# Requirement
Could you give back the listing below exactly, every line included?

# Data to process
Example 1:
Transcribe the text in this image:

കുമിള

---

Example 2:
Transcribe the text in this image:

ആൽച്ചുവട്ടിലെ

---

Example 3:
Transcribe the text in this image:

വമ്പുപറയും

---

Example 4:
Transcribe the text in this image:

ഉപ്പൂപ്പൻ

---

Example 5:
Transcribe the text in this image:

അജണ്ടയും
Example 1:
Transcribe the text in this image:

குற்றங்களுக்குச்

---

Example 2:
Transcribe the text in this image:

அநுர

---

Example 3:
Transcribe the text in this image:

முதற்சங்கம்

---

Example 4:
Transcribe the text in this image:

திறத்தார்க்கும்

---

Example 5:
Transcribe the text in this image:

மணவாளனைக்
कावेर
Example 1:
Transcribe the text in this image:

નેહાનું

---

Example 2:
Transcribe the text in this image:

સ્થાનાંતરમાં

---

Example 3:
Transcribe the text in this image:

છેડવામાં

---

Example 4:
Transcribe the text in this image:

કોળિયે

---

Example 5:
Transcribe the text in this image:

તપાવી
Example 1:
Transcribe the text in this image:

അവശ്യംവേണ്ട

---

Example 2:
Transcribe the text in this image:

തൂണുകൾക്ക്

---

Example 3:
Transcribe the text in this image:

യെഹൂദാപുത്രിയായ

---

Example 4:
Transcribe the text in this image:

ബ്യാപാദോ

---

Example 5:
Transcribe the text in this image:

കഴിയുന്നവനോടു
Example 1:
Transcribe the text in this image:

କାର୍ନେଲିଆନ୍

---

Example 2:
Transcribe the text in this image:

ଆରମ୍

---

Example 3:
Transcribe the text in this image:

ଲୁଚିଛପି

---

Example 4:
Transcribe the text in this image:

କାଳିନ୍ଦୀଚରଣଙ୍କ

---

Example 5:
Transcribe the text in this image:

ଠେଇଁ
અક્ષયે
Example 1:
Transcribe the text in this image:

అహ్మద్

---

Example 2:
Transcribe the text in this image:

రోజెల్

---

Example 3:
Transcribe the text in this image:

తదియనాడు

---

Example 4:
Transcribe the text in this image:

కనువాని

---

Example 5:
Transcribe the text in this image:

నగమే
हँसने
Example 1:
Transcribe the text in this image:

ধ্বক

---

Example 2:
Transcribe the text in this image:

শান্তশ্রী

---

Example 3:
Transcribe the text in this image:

# Answer space
Example 1:
Transcribe the text in this image:

കുമിള

---

Example 2:
Transcribe the text in this image:

ആൽച്ചുവട്ടിലെ

---

Example 3:
Transcribe the text in this image:

വമ്പുപറയും

---

Example 4:
Transcribe the text in this image:

ഉപ്പൂപ്പൻ

---

Example 5:
Transcribe the text in this image:

അജണ്ടയും
Example 1:
Transcribe the text in this image:

குற்றங்களுக்குச்

---

Example 2:
Transcribe the text in this image:

அநுர

---

Example 3:
Transcribe the text in this image:

முதற்சங்கம்

---

Example 4:
Transcribe the text in this image:

திறத்தார்க்கும்

---

Example 5:
Transcribe the text in this image:

மணவாளனைக்
कावेर
Example 1:
Transcribe the text in this image:

નેહાનું

---

Example 2:
Transcribe the text in this image:

સ્થાનાંતરમાં

---

Example 3:
Transcribe the text in this image:

છેડવામાં

---

Example 4:
Transcribe the text in this image:

કોળિયે

---

Example 5:
Transcribe the text in this image:

તપાવી
Example 1:
Transcribe the text in this image:

അവശ്യംവേണ്ട

---

Example 2:
Transcribe the text in this image:

തൂണുകൾക്ക്

---

Example 3:
Transcribe the text in this image:

യെഹൂദാപുത്രിയായ

---

Example 4:
Transcribe the text in this image:

ബ്യാപാദോ

---

Example 5:
Transcribe the text in this image:

കഴിയുന്നവനോടു
Example 1:
Transcribe the text in this image:

କାର୍ନେଲିଆନ୍

---

Example 2:
Transcribe the text in this image:

ଆରମ୍

---

Example 3:
Transcribe the text in this image:

ଲୁଚିଛପି

---

Example 4:
Transcribe the text in this image:

କାଳିନ୍ଦୀଚରଣଙ୍କ

---

Example 5:
Transcribe the text in this image:

ଠେଇଁ
અક્ષયે
Example 1:
Transcribe the text in this image:

అహ్మద్

---

Example 2:
Transcribe the text in this image:

రోజెల్

---

Example 3:
Transcribe the text in this image:

తదియనాడు

---

Example 4:
Transcribe the text in this image:

కనువాని

---

Example 5:
Transcribe the text in this image:

నగమే
हँसने
Example 1:
Transcribe the text in this image:

ধ্বক

---

Example 2:
Transcribe the text in this image:

শান্তশ্রী

---

Example 3:
Transcribe the text in this image:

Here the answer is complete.